━━━ Text segment
But since an attacker needs to make only one reliable correlation in order to continue guessing a password or private key, for example, the need to know the average probability is unnecessary. Giving more weight to an improbable outcome is a more accurate assessment of how to break the security of a given target. The article said that a computer cut loose to guess correlations between encrypted and unencrypted versions of a file would learn the answer much quicker than expected.

“It’s still exponentially hard, but it’s exponentially easier than we thought,” said Ken Duffy, a NUI researcher. “Attackers often use graphics processors to distribute the problem. You’d be surprised at how quickly you can guess stuff.”

Muriel Medard of the research laboratory of electronics at MIT told Threatpost that Shannon entropy works just fine to measure the efficiency of communication. Until now, the randomness of data at the basis of that theory was thought to be enough to protect it, but she said their work proves that data isn’t so random, especially if an attacker knows enough about a target when they’re able to enter passwords, for example.

“When doing a guess of some kind whether it’s a password or verifying a hash, that makes a huge difference in the amount of time it takes to arrive at the guess,” she said. “There are small variations which are small enough not to worry about them for network performance, but have a significant impact on the security of the network when looking at guessing attacks.”
━━━━━━
Required work:
1: In the article on password-guessing attacks, condense the paragraph beginning "Muriel Medard of the research laboratory" into a shorter version that keeps its main facts.
2: Write the next part of the article on password-guessing attacks, picking up after its final sentence.
The lines that come after this have no connection to the article on password-guessing attacks.
━━━ Stored data
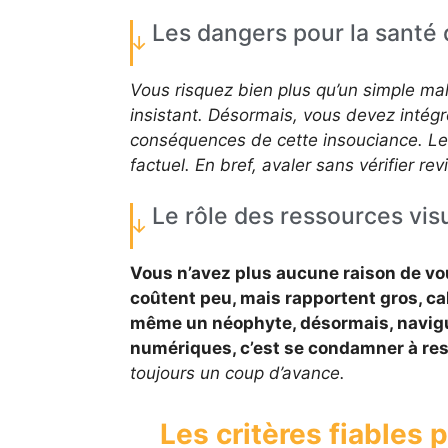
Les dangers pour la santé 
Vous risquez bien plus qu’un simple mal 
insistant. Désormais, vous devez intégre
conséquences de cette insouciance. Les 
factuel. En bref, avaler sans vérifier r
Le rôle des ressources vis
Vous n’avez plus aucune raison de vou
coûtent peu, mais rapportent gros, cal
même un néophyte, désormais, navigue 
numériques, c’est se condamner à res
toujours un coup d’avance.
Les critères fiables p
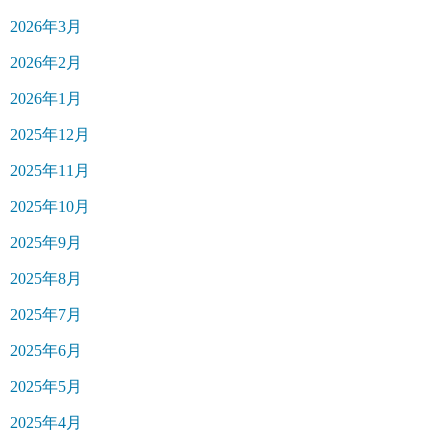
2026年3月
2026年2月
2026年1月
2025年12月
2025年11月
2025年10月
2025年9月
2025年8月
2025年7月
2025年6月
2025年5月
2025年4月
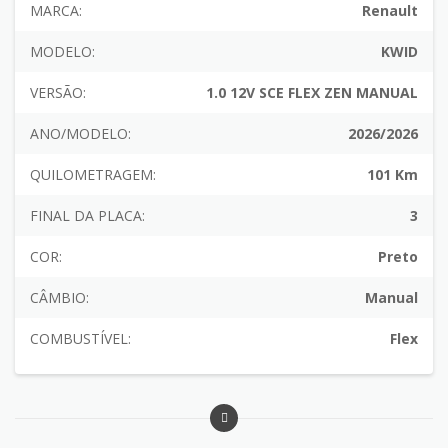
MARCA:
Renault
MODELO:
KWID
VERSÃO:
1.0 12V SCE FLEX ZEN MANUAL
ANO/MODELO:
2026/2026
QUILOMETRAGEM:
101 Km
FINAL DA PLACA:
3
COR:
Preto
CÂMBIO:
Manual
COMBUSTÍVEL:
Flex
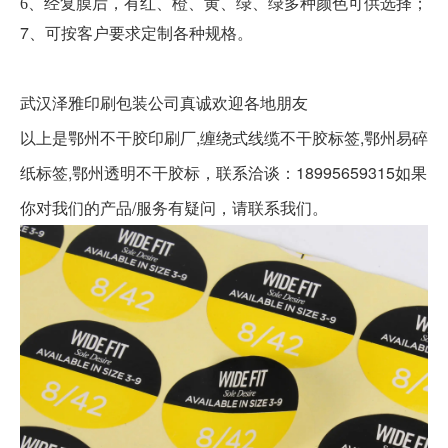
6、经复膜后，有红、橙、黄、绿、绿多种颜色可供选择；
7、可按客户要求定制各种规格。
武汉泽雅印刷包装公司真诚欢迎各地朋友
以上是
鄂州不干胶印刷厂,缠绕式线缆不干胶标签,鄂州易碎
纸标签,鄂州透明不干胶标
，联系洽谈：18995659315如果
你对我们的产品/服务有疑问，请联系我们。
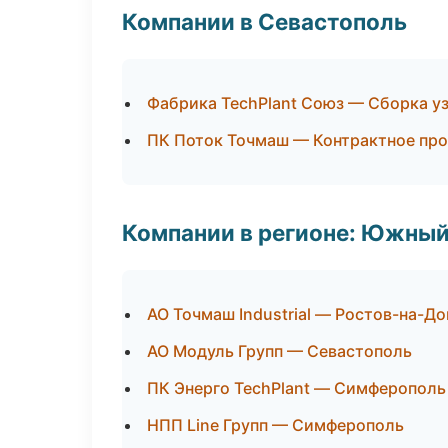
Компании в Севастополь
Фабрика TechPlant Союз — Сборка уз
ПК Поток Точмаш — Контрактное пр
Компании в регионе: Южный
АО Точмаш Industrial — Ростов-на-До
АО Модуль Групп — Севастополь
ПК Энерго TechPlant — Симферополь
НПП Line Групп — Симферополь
━━━━━━
Responses to the exercise:
1: Muriel Medard of MIT's research laboratory of electronics told Threatpost that Shannon entropy works well for measuring communication efficiency. The data randomness underlying that theory had been considered enough to protect it. She said their work shows the data is not so random, especially when an attacker knows enough about a target while entering passwords, for example.

2:
When compression, or any kind of outside noise, is introduced, this alters how an attacker would go about guessing a secret because it’s changing the randomness of the data.

“It’s like when you play 20 Questions with someone you know, you’re likely to guess quickly versus someone you don’t know at all,” Medard said. “Theoretically, people could choose anything in the universe, but you may have knowledge about their preferences that now allow you to guess more quickly.

“That means that small variations from the uniform, whether as a result of compression or noise that are not completely uniformly distributed, you can use these small differences to hear very stark differentials of what happened under an idealized assumption and what might happen under slight non-uniformity.”

Medard said she’s not sure yet about the ultimate impact the team’s work would have on cryptography or security in general.

“We’re still trying to figure that out ourselves,” she said. “Probably in some domains where you’re just trying to hide information and are not so worried about guessing, there would be a limited impact.”